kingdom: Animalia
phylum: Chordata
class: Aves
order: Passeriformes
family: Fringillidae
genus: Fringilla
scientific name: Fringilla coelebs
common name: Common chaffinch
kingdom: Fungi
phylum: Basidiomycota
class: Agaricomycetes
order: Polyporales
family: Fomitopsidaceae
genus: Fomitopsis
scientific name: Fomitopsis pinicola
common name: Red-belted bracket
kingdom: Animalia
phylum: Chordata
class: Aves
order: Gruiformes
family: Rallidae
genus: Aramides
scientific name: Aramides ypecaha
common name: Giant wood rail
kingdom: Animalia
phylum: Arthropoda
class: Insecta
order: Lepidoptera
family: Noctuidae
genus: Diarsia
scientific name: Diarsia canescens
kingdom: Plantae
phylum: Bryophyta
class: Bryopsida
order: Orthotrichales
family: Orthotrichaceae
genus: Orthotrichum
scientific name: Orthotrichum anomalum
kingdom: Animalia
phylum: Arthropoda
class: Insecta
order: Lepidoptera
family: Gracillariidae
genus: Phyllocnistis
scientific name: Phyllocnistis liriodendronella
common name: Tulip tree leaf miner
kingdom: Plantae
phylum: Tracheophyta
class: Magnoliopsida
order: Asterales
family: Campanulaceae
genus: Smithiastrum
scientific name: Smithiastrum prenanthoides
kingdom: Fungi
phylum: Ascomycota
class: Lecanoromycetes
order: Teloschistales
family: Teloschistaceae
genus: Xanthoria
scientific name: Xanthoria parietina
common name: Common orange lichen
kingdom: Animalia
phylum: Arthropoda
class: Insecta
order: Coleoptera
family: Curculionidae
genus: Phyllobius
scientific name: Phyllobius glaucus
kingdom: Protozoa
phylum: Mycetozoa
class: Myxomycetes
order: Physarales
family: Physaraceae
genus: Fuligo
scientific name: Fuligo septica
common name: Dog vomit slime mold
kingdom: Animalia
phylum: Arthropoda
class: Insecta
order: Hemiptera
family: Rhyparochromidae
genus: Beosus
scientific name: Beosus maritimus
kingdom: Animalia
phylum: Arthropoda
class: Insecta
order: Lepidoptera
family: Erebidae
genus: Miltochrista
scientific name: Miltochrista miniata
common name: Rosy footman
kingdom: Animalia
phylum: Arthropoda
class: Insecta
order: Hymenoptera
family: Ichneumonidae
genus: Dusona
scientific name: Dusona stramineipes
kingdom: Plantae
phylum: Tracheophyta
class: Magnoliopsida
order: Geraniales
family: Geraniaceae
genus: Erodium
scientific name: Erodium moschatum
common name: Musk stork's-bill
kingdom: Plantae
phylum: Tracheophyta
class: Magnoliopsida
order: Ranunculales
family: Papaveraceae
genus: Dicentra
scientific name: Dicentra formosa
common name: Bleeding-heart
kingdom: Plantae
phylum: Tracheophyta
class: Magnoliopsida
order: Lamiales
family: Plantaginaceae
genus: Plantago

+++

> _Request_: Write out everything from the line "class: Lecanoromycetes" down to the line "scientific name: Fuligo septica", both of those lines included, reproducing each line without any change.

> _Task answer_:
class: Lecanoromycetes
order: Teloschistales
family: Teloschistaceae
genus: Xanthoria
scientific name: Xanthoria parietina
common name: Common orange lichen
kingdom: Animalia
phylum: Arthropoda
class: Insecta
order: Coleoptera
family: Curculionidae
genus: Phyllobius
scientific name: Phyllobius glaucus
kingdom: Protozoa
phylum: Mycetozoa
class: Myxomycetes
order: Physarales
family: Physaraceae
genus: Fuligo
scientific name: Fuligo septica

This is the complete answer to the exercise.